Supplementary Figure 2: Extended identification and validation of off-target binding in DIP-seq.
From: A reassessment of DNA-immunoprecipitation-based genomic profiling

(a, b) Immuno dot blot n = 1 (a) and ELISA n = 3 biologically independent experiments (b) of 5mC, 5hmC, 5fC and 5caC antibodies in synthetic 426 bp oligos containing the different marks. Boxplots represent median and first and third quartiles with whiskers extending 1.5 * inter-quartile range. (c) Enrichment of IgG or Input reads over the intersection of DIP-seq 5modC (5mC+5hmC+5fC+5caC) n = 592 enriched regions or non-intersecting (5mC/5hmC/5fC/5caC) n = 259002 enriched regions. Data represented as in b.
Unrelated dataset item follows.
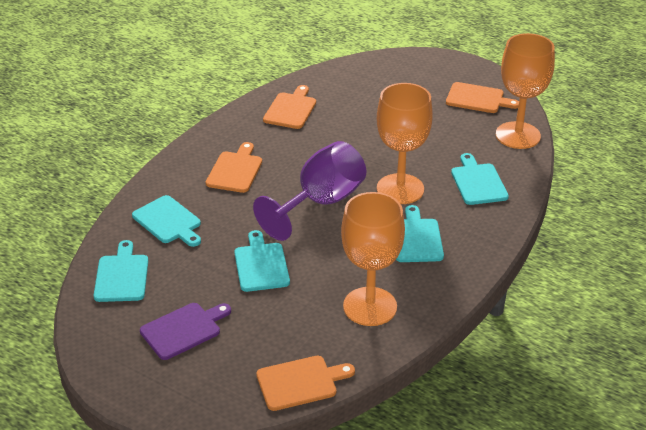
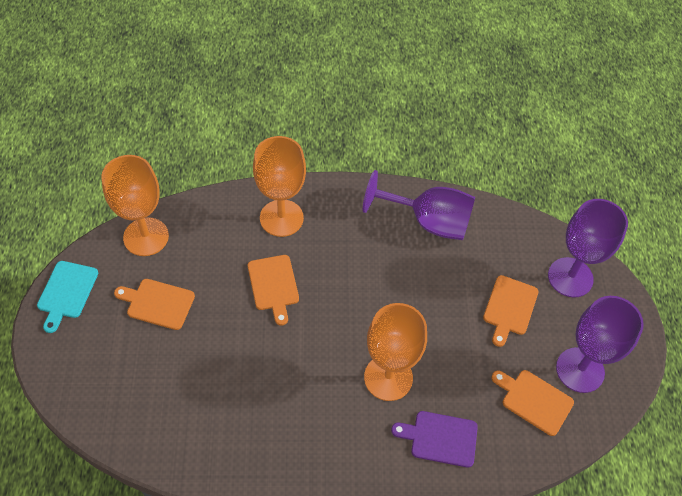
purple goblet: 1 -> 3
turquoise cutting board: 5 -> 1

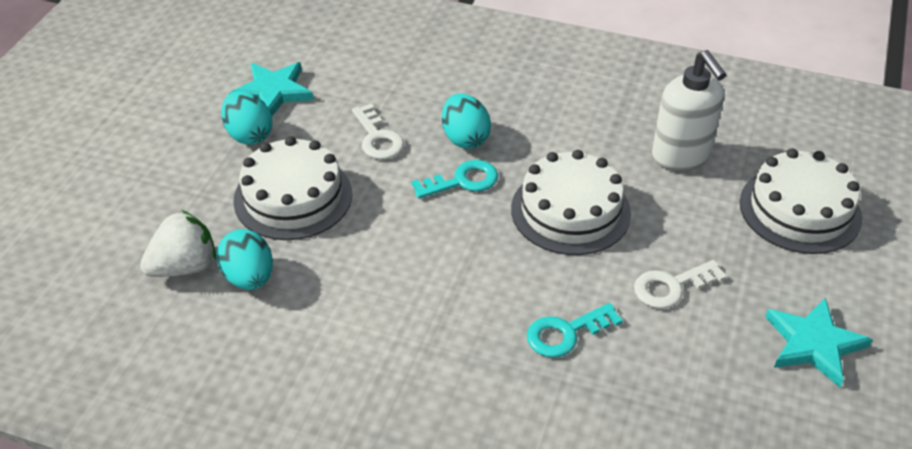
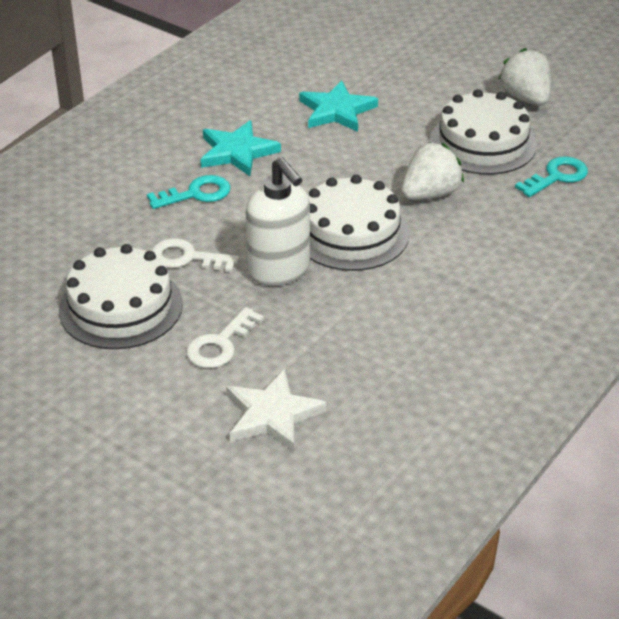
turquoise egg: 3 -> 0
white star: 0 -> 1
white strawberry: 1 -> 2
P-values calculated using two-tailed T-test. (d) Correlation matrix of enriched DIP-seq regions per Mbp of mm9. Correlation was calculated as pairwise two-tailed Pearson correlation r2 for each n = 1 biologically independent experiment. (e) Venn diagram of overlapping enriched regions for 5hmC, 5mC and IgG (left). Dinucleotide frequencies for overlapping IgG+5mC+5hmC n = 23317 regions, 5mC+5hmC, n = 6683 regions and mm9 n = 23317 randomly sampled regions. Data represented as in b. (f) Number of methylated CpH from WGBS data per IgG n = 137557 enriched region or 5mC n = 19091 enriched region. P-values calculated using two-tailed Mann-Whitney U-test. (g) Enrichment profile of IgG and 5hmC in DnmtTKO (left) or TetTKO (right) and WT mESCs over IgG n = 137557 enriched regions. Data shown as mean for WT and DnmtTKO n = 1 biologically independent sample (left) and mean and 95% confidence intervals for WT n = 2 and TetTKO n = 3 biologically independent samples (right). (h) DIP using a 5hmC antibody in wild-type (WT) (left) and DnmtTKO (right) mESCs for DIP-qPCR n = 3 and DIP-seq n = 1 biologically independent samples. Data shown as mean ±s.d. Correlation between mean DIP-qPCR and DIP-seq values calculated using two-tailed Spearman correlation. (i) CG content of enriched fragments for DIP and Seal profiling for 5hmC (left) and 5fC (right). Theoretical normal distribution modelled based on mean and s.d. for each mark (Norm). P-values calculated by two-tailed Kolmogorov-Smirnov test using the mean of n = 2 biologically independent experiments. (j) Estimation of PCR duplication for sequencing libraries at a depth of 10 million reads shown as the non-redundant fraction (ie. not duplicated fraction) for n = 2 biologically independent samples. Data represented as in b.